9) Cross-scale / multi-level consistency
What it is:
Descriptions of choice at different levels—such as moment-to-moment decisions, menu-level choice behavior, and aggregate choice patterns for a single agent over time—do not conflict with one another. When multiple representations of individual choice are used (e.g., static vs. dynamic choice, deterministic vs. stochastic choice), the relationships between these levels must be explicit and coherent. Higher-level summaries of choice behavior must be derivable from, or at least compatible with, the underlying choice rules assumed at the micro level.
Typical failure:
The model’s representations of choice at different levels contradict each other. Common failures include specifying stable preferences at the individual level while deriving aggregate choice patterns that imply systematic preference reversals; modeling dynamic choice behavior that, when collapsed into a static representation, violates the original choice axioms; or assuming consistent revealed preferences over time while introducing state-dependent or context-dependent choice rules without reconciliation. In these cases, the higher-level description of choice demands behavior that the lower-level choice rules cannot produce, signaling a cross-level inconsistency within the choice framework.

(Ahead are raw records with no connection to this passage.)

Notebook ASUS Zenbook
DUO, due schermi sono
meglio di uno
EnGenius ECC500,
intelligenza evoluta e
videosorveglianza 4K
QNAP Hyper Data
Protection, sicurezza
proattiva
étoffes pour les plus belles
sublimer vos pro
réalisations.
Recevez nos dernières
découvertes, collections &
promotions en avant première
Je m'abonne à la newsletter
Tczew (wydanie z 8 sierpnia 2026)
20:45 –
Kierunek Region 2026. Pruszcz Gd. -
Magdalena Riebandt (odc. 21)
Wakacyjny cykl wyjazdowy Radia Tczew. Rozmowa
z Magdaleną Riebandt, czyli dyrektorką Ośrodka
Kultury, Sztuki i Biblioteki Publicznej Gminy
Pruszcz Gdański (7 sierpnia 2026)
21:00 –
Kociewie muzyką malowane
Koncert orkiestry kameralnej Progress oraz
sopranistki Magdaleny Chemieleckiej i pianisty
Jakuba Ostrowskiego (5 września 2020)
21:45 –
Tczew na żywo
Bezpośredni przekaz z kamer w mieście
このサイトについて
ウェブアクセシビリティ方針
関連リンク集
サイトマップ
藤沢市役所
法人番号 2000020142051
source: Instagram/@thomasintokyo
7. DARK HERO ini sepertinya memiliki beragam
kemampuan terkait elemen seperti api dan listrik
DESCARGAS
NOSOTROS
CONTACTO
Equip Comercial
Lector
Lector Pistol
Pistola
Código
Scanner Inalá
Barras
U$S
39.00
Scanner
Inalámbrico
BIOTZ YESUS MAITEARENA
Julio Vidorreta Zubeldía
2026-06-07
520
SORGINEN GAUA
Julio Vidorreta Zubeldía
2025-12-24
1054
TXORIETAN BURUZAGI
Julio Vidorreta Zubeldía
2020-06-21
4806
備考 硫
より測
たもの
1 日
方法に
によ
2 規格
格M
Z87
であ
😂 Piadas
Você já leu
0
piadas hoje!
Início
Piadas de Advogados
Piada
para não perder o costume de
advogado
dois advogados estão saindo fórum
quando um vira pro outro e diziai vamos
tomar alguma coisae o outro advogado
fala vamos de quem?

10) Numerical / discretization consistency
What it is:
When computational or numerical methods are used to analyze choice problems—such as discretizing choice sets, approximating utility functions, or simulating stochastic choice—the numerical representation must preserve the core constraints and properties of the underlying choice theory. Feasibility, budget balance, probability normalization, and preference orderings must not be violated by the discretization or algorithm. As approximations are refined, numerical results should converge toward the predictions of the theoretical choice model.
Typical failure:
The numerical implementation introduces artifacts that contradict the theory. Common failures include discretized choice sets that eliminate feasible optima; simulated choice probabilities that become negative or fail to sum to one; or numerical maximization routines that select dominated options due to coarse grids or rounding error. Another frequent error is approximating a continuous preference or constraint structure with a discrete one that breaks monotonicity or convexity assumptions relied upon by the theory. In these cases, the numerical results no longer faithfully represent the underlying choice model, and apparent conclusions reflect computational inconsistency rather than properties of choice itself.